**Data to use**
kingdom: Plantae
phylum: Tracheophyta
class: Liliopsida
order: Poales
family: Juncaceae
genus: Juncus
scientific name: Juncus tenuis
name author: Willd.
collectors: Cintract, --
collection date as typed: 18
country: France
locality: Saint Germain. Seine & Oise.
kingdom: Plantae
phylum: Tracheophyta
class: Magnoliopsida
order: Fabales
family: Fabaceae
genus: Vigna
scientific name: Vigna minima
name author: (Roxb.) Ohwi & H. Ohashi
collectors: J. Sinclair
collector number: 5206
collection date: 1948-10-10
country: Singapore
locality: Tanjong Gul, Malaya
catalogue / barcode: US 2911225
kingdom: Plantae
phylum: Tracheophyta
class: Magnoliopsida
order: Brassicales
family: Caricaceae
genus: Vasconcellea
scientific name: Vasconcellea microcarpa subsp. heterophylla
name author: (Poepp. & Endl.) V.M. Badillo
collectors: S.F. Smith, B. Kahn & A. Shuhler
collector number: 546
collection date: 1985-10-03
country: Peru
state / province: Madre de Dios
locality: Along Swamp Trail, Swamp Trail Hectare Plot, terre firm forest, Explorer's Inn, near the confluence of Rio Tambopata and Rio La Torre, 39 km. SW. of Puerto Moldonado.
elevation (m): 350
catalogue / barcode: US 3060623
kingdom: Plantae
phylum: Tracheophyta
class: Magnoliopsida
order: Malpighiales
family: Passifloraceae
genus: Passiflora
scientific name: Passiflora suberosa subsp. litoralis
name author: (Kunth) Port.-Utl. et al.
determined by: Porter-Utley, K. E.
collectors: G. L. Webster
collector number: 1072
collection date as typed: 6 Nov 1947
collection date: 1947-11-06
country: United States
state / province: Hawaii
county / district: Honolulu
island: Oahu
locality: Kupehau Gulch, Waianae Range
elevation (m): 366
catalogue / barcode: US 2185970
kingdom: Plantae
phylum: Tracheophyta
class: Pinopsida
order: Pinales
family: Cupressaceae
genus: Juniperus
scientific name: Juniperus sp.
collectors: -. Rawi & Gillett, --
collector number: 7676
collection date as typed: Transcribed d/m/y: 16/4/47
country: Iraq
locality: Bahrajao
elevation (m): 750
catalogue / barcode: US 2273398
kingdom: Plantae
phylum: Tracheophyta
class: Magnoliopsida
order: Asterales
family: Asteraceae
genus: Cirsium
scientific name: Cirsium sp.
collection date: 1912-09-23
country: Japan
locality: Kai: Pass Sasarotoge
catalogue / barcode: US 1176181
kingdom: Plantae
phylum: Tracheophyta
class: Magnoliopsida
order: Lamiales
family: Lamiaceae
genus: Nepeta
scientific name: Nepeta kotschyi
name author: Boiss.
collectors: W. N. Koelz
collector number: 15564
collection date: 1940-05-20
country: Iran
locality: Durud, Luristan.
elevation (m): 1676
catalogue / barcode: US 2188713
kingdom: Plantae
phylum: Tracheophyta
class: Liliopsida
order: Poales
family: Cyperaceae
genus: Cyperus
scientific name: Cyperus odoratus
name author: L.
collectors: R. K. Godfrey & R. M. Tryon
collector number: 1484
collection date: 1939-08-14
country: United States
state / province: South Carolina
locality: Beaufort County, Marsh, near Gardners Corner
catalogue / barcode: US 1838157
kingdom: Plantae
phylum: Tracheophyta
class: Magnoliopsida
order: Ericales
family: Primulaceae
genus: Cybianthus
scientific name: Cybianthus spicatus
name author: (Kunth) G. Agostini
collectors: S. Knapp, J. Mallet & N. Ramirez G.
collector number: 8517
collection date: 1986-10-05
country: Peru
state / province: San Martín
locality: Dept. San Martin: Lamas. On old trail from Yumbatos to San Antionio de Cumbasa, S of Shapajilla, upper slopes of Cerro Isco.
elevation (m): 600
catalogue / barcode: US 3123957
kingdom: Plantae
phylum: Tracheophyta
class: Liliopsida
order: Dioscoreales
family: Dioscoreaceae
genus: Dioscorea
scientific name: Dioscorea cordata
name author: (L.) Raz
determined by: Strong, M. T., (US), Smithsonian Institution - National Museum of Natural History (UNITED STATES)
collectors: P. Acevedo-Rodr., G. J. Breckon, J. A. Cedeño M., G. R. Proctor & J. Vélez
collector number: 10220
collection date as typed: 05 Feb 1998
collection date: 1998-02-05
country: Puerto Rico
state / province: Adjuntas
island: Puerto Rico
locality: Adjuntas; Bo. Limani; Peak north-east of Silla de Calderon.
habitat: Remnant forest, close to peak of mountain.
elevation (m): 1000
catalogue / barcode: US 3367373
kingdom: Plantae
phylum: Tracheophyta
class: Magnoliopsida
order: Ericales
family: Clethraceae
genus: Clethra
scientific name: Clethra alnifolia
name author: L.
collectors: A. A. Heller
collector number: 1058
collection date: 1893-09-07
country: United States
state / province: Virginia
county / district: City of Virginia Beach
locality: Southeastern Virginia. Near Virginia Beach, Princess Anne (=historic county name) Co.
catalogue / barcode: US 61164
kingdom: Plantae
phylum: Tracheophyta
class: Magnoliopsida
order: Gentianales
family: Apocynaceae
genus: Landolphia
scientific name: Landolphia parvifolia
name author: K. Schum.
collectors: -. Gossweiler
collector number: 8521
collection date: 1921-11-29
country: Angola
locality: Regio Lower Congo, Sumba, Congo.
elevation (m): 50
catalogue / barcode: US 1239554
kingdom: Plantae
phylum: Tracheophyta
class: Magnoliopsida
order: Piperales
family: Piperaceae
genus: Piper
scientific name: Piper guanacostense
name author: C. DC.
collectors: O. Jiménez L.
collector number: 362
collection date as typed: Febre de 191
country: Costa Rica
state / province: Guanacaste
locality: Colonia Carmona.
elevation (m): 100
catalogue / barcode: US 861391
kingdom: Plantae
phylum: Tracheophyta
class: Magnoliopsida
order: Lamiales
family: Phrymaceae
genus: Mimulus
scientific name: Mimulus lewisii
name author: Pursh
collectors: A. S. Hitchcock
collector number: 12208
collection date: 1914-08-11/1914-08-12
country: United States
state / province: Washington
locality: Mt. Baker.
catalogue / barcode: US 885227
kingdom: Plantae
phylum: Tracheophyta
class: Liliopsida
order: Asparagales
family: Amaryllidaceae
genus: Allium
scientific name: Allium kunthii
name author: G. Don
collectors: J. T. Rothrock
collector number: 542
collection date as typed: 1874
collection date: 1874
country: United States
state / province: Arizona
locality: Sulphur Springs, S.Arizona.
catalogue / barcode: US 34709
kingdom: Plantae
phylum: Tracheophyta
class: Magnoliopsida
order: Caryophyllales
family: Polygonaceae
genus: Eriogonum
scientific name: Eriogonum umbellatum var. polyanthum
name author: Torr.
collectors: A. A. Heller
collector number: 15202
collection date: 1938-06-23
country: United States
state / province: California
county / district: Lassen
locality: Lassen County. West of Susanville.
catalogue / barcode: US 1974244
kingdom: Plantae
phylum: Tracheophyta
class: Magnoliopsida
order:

**Short exercise**
Please extract from the listing every line from the one containing "name author: Willd." through the one containing "collector number: 5206", both included, and reproduce them unchanged.

**In response**
name author: Willd.
collectors: Cintract, --
collection date as typed: 18
country: France
locality: Saint Germain. Seine & Oise.
kingdom: Plantae
phylum: Tracheophyta
class: Magnoliopsida
order: Fabales
family: Fabaceae
genus: Vigna
scientific name: Vigna minima
name author: (Roxb.) Ohwi & H. Ohashi
collectors: J. Sinclair
collector number: 5206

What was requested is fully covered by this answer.